We spend our lives working to provide for ourselves and our loved ones. You may have property (in the UK or overseas), shares, savings and investments, along with your personal possessions. All of these assets are known as your 'estate’.

Making a will ensures that when you die, your estate is shared according to your wishes. Everyone should have a will, but it’s even more important to write one if you have children. So what do you need to consider?

I have children under 18

If you die unexpectedly without a will and have children under the age of 18, others can make decisions about who’ll take care of them and manage their finances. A will allows you to name the people you and your children trust to look after their wellbeing. Once these wishes are stated clearly in your will, you can be sure your children will be properly protected.

I have children over 18

If you die without a will, your estate will be distributed in accordance with the Rules of Intestacy, which governs who will inherit your property when you’re gone. The rules state that all children are to receive their inheritance outright at the age of 18, regardless of their financial circumstances or their levels of maturity. The rules also say that your estate will be divided up equally between all your children, which may not be what you want. 

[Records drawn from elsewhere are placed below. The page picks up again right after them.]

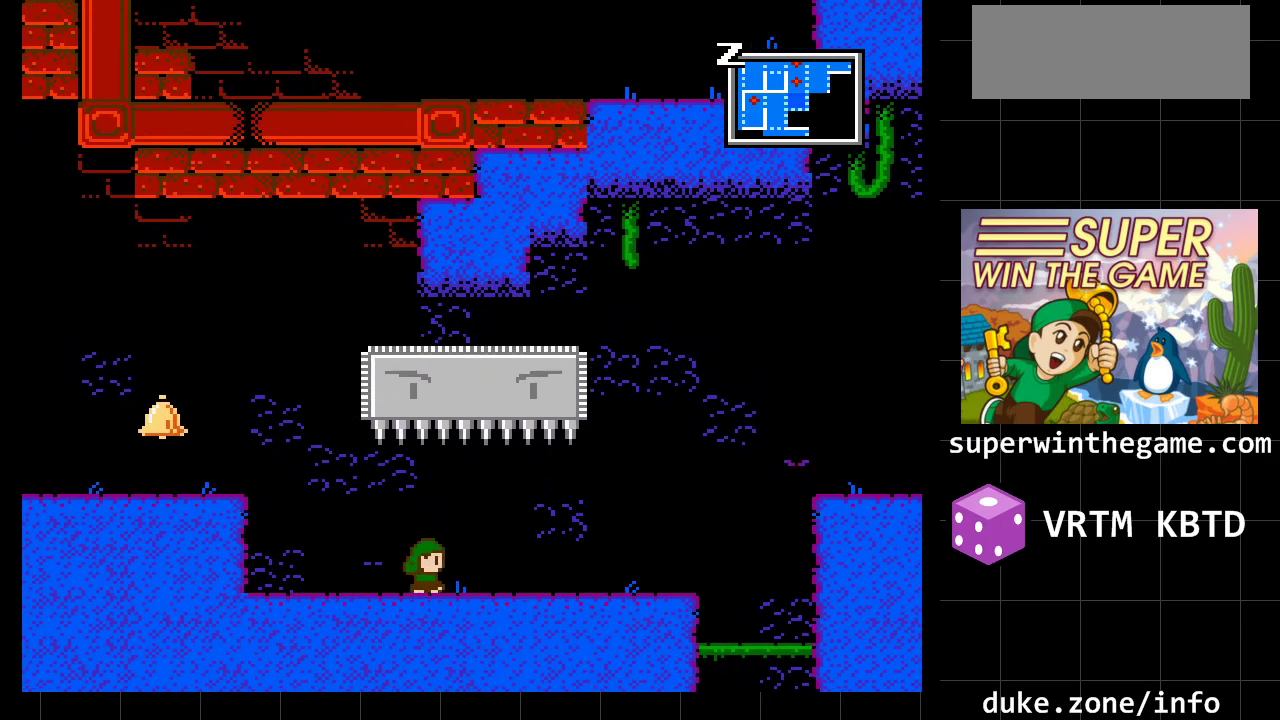
{"buttons": ["DPAD_RIGHT"], "events": []}
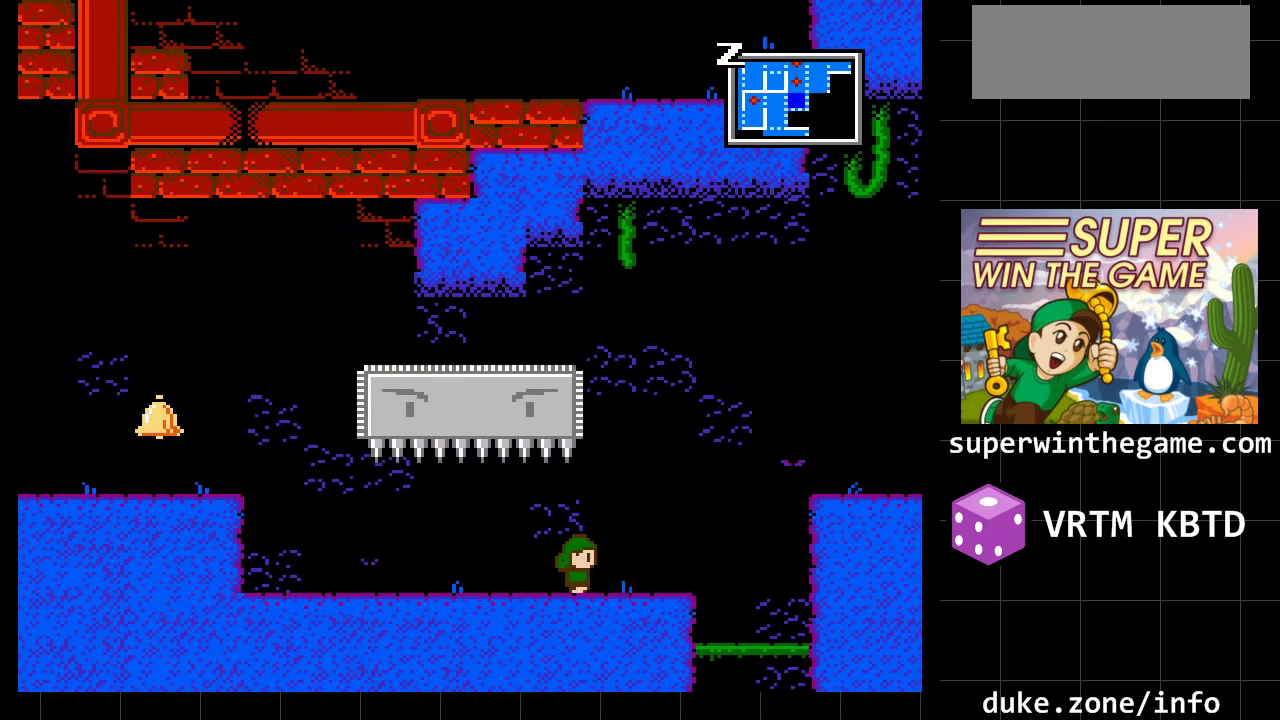
{"buttons": ["DPAD_RIGHT"], "events": []}
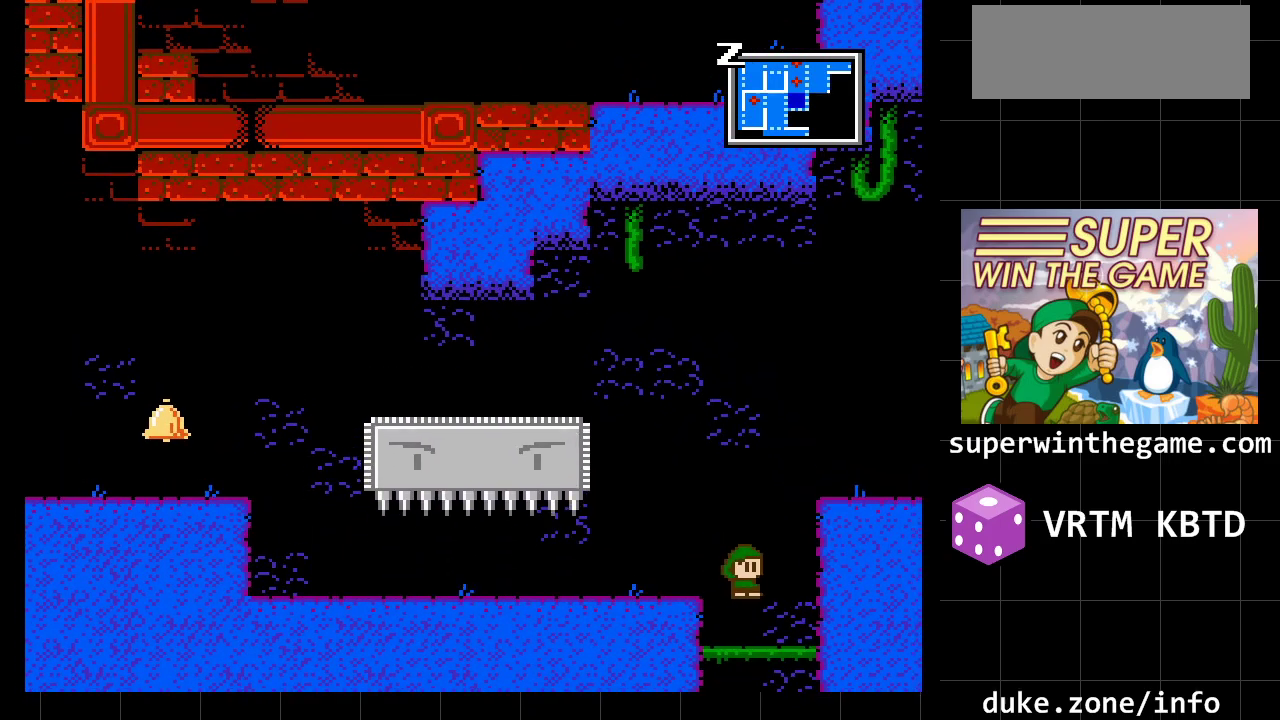
{"buttons": [], "events": [[117, "DPAD_RIGHT", "up"], [233, "DPAD_DOWN", "down"], [367, "DPAD_DOWN", "up"]]}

A will can ensure that your adult children get the maximum benefit from their inheritance. It may be that you want them to inherit at age 21 or 25 rather than 18. Alternatively, you may prefer that they had a share of their inheritance at age 18 and receive the remainder at a later date. 

Writing a will also ensures that money or other gifts given to your children during your lifetime can be taken into account. This can help to minimise any disputes between your children after you’ve gone.

I have stepchildren

If you’d like to provide for a stepchild in the event of your death, you need to state this clearly in your will. Otherwise, they will not inherit any of your property or possessions. The Rules of Intestacy were created back in 1925 and don’t reflect the diversity of today’s relationships – in fact, they ignore stepchildren entirely.

I have children from previous relationship/s

If you’re not married or in a registered civil partnership with your new partner and you die without a will, all your property and possessions will be inherited by your children. This means that your new partner will be left unprovided for. 

If you’ve remarried or entered a new registered civil partnership and you die without a will, your new spouse/partner will inherit the first £250,000 of your assets outright. This may leave your children with little or no inheritance. By writing a will, you can make provisions for your new spouse/partner and your children, and avoid any unnecessary disputes after your death.

I don't have children

If you die without a will and have no children, your spouse inherits everything. If not married, your parents split the estate. With no parents or spouse, siblings (or their children) inherit. Distant relatives may come next, and if you have none, the state takes everything.  To avoid this uncertainty and ensure your wishes are followed, creating a will is highly recommended.